SAVING CAPITALISM….Daniel Gross has written a new book praising bubbles (i.e., the dotcom kind, not the soapy kind), and apparently he argues that the 1920s stock bubble was a good thing because it helped pave the way for the New Deal. James Joyner is puzzled:
It would be hard to conceive sparking the New Deal, aka the socialization of the American economy, as a sign of market forces working. Otherwise, the argument (as summarized) strikes me as quite plausible.

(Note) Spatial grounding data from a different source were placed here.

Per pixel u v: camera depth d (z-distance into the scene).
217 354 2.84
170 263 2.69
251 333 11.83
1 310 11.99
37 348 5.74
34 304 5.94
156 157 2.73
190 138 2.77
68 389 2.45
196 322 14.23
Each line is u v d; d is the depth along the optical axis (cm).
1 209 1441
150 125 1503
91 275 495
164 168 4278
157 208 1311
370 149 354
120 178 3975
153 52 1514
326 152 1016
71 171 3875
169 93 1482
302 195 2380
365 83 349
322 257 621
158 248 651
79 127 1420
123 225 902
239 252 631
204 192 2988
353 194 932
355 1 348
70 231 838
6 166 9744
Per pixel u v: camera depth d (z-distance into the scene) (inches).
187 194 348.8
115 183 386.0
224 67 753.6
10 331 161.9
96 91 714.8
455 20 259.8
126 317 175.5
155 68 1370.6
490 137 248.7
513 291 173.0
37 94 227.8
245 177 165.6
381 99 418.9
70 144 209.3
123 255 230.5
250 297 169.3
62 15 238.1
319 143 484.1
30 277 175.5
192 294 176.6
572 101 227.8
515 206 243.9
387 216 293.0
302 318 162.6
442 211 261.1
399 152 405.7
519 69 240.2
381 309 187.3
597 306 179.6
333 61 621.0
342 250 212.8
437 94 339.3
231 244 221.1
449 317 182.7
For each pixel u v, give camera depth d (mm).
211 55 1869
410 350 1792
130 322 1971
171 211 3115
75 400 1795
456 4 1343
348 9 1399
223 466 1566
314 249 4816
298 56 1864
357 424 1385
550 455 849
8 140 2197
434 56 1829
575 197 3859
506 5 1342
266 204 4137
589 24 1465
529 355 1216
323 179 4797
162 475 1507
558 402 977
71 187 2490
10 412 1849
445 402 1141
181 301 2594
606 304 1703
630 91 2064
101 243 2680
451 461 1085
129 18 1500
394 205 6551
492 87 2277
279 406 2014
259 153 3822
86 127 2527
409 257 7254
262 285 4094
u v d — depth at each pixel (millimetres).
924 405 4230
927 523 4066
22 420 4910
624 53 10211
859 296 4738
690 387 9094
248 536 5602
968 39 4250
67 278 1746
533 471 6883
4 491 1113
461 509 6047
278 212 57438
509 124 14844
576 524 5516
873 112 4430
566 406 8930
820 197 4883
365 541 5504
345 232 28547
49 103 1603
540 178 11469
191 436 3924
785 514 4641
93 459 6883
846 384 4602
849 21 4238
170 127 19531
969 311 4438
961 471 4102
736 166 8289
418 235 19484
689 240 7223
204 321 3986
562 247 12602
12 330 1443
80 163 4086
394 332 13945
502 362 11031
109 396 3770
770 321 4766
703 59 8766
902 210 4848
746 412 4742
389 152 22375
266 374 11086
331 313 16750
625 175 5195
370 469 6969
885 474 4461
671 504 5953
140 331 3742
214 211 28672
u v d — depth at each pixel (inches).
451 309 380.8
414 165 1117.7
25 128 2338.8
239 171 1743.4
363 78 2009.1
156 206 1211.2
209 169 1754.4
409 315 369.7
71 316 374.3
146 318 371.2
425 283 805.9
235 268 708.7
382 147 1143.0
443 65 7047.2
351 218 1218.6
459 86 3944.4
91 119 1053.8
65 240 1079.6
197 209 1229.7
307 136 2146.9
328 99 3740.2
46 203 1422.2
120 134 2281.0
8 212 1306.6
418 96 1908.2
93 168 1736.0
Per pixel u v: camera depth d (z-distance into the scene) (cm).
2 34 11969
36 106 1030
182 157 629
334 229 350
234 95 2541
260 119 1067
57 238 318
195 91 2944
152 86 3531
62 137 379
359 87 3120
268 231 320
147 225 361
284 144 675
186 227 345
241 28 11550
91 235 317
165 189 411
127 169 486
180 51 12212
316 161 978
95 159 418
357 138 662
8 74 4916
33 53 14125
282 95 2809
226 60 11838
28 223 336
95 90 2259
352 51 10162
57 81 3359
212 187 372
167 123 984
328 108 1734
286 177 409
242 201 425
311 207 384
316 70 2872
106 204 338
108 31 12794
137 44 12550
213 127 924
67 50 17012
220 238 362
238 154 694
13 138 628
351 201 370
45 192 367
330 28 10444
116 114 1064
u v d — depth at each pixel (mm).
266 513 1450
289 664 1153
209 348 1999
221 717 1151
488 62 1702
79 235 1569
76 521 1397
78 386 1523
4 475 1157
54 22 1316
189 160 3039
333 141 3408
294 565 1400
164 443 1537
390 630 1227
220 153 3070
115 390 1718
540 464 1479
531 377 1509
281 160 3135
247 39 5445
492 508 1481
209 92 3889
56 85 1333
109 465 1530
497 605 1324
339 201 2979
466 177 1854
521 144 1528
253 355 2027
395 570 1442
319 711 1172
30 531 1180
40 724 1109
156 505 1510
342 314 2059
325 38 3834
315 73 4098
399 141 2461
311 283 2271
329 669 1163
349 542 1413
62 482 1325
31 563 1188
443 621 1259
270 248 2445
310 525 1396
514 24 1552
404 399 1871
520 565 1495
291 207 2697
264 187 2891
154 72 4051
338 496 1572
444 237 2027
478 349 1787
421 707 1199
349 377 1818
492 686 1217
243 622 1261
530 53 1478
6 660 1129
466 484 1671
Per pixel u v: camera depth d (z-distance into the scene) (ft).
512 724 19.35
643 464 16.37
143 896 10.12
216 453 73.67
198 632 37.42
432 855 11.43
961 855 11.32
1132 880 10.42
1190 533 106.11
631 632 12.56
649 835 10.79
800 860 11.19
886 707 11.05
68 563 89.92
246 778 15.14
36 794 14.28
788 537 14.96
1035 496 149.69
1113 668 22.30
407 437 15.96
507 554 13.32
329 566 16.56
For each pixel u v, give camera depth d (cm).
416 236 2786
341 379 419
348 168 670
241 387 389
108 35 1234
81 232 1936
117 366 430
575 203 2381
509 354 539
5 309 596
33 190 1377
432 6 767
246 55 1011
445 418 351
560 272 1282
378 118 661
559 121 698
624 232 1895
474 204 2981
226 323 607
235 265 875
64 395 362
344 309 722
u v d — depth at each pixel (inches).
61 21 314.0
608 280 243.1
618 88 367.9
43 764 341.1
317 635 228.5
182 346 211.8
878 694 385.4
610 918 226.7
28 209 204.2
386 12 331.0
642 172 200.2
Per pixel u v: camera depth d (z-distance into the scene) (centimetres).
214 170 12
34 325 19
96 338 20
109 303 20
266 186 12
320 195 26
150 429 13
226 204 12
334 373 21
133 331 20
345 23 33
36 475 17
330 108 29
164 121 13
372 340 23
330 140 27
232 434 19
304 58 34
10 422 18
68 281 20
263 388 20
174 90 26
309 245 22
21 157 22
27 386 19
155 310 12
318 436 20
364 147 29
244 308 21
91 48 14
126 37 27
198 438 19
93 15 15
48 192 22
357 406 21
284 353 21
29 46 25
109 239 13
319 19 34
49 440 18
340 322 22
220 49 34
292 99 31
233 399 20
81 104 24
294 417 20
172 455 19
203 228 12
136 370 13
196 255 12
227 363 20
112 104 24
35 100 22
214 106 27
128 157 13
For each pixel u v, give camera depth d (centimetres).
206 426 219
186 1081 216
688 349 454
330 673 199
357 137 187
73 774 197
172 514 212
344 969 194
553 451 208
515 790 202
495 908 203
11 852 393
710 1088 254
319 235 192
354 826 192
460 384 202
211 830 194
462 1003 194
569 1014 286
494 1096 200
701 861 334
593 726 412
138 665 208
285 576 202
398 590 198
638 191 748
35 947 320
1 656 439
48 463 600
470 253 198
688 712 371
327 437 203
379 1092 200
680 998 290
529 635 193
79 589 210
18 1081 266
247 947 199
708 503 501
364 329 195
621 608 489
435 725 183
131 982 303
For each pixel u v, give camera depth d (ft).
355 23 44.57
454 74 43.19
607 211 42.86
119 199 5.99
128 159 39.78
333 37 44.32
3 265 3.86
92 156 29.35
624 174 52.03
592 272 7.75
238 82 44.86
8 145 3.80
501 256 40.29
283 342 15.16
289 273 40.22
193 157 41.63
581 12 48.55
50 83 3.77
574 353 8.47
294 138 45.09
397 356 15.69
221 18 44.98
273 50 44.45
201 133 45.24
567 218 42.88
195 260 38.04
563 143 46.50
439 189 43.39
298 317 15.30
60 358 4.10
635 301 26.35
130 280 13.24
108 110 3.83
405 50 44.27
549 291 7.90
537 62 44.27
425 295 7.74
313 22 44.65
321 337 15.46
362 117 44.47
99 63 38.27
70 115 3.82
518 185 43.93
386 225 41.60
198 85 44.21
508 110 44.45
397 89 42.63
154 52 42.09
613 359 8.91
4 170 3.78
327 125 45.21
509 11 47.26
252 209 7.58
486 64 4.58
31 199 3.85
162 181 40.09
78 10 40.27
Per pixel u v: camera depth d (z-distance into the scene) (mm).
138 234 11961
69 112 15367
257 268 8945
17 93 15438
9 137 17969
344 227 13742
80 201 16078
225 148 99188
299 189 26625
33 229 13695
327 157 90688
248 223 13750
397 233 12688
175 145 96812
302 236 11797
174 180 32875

Well, “good for the economy” isn’t necessarily the same thing as “market forces working” — not universally, anyway. But in any case, what’s so hard to believe? Modern economies have a hard time operating efficiently without a fair amount of regulation, and the New Deal provided exactly that: the SEC to ensure transparency in financial markets, the FDIC to restore trust in the banking system, unemployment insurance and a minimum wage to provide at least a minimal buy-in to capitalism from the working class, and much else. The New Deal may have had its overreaches, but 70 years later I think everyone not to Tom DeLay’s right agrees that moderately regulated capitalism works better than unregulated capitalism, and that framework was what the New Deal provided.
In other words: yes, the overall result of the New Deal really was to strengthen markets, not weaken them. After all, Bill Gates is richer than John D. Rockefeller ever was, and the worst recession we’ve had since World War II would be considered a mere inconvenience by our great-grandfathers. Seems like markets work pretty well these days.